[Dataset entries]
——————————

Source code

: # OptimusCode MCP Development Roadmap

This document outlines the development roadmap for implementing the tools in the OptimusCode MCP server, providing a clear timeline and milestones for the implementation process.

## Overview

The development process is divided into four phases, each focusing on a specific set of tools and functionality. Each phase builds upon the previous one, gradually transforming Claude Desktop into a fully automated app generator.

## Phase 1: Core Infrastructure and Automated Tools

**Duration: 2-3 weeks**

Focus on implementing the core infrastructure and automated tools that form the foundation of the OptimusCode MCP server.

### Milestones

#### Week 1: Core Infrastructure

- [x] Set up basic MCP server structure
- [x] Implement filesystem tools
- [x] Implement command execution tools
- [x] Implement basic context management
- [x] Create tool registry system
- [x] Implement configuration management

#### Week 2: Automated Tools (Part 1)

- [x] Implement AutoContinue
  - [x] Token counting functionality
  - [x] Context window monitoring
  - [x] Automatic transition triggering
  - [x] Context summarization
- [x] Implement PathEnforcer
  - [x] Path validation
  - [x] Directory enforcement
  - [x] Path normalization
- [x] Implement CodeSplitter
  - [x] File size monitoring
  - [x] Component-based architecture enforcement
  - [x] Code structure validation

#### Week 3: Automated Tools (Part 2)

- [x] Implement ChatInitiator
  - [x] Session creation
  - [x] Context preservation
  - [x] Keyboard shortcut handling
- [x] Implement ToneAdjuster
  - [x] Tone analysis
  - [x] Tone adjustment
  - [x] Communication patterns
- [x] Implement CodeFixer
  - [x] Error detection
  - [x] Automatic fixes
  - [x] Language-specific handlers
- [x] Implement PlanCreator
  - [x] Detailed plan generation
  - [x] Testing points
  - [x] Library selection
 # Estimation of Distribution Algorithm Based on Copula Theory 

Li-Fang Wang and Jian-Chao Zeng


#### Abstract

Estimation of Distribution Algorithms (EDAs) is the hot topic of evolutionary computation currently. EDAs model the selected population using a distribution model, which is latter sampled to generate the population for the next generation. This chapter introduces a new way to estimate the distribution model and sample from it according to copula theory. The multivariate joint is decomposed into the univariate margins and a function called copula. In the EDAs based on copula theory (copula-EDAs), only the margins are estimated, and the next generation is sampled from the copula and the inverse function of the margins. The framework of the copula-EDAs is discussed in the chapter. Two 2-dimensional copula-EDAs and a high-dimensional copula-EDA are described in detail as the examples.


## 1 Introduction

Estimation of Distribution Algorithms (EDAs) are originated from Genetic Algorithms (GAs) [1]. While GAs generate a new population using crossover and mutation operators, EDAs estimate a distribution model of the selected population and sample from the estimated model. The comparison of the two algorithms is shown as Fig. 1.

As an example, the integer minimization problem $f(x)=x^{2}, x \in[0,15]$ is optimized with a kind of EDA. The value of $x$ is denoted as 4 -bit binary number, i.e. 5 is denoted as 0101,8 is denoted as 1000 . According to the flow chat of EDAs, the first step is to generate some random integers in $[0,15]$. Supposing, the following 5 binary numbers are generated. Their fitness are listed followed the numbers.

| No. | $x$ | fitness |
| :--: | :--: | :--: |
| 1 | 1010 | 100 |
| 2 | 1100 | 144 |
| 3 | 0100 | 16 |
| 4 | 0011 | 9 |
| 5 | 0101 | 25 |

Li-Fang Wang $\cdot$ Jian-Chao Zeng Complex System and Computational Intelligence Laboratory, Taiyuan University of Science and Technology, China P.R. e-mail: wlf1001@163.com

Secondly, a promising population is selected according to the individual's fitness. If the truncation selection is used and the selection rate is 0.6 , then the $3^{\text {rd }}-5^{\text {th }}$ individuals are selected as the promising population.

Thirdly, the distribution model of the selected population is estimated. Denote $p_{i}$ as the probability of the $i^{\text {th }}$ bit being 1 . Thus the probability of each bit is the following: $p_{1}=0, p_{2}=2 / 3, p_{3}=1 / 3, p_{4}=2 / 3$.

——————————

Please reproduce, exactly as they appear above, the lines from the line containing "## Phase 1: Core" up to and including the line containing "- [x] Implement AutoContinue".

## Phase 1: Core Infrastructure and Automated Tools

**Duration: 2-3 weeks**

Focus on implementing the core infrastructure and automated tools that form the foundation of the OptimusCode MCP server.

### Milestones

#### Week 1: Core Infrastructure

- [x] Set up basic MCP server structure
- [x] Implement filesystem tools
- [x] Implement command execution tools
- [x] Implement basic context management
- [x] Create tool registry system
- [x] Implement configuration management

#### Week 2: Automated Tools (Part 1)

- [x] Implement AutoContinue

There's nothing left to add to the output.